Review – Holding The Man, Trafalgar Studios

Photo: Sans Taste

It wasn’t exactly a sell out performance at Trafalgar Studios this Thursday lunchtime, but perhaps the usual groups who bulk out midweek matinees – the elderly, school trips, bankers whose wives still think they have jobs – thought the subject matter of this “growing up gay and then dying of AIDS in Australia” tale not to their liking.

In reality they would have found little to offend in this rather quaint period drama – certainly less than the sex, blood, blood, blood and blood in yesterday’s Macbeth which was packed to the rafters with squealing kids and slightly nervous looking teaching assistants.
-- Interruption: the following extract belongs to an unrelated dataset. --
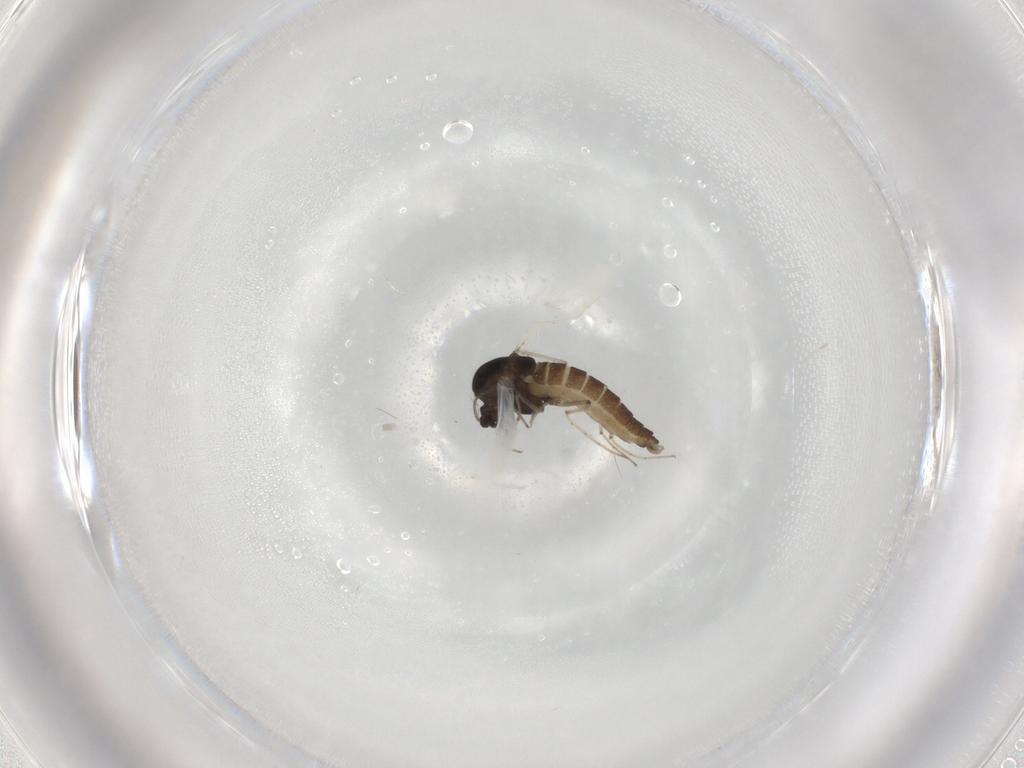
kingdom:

All of the characters here are frightfully pleasant and it’s really rather difficult to imagine any father having much of a problem with a couple as charming as Tim and John. But things were different in the 80s.

The performance style is that of flowing narrative montage, with most of the performers taking on multiple roles in different contexts. It’s all quite well done and the performers look intensely comfortable with the work. There are plenty of funny moments as well, with the drama school pastiche (“Camp monkeys don’t get work Tim”) particularly amusing.

Holding The Man has plenty to recommend it, but the difficulties of homosexuality and the blight of AIDS have such a weight of dramatic canon behind then (try to find a play in the 90s that wasn’t on the subject) that any work coming almost thirty years after the events really needs to speak very loudly or very eloquently. Holding The Man speaks nicely, politely, in an assured Australian accent and almost wistfully of a place and a time – and as such fails to assert its importance.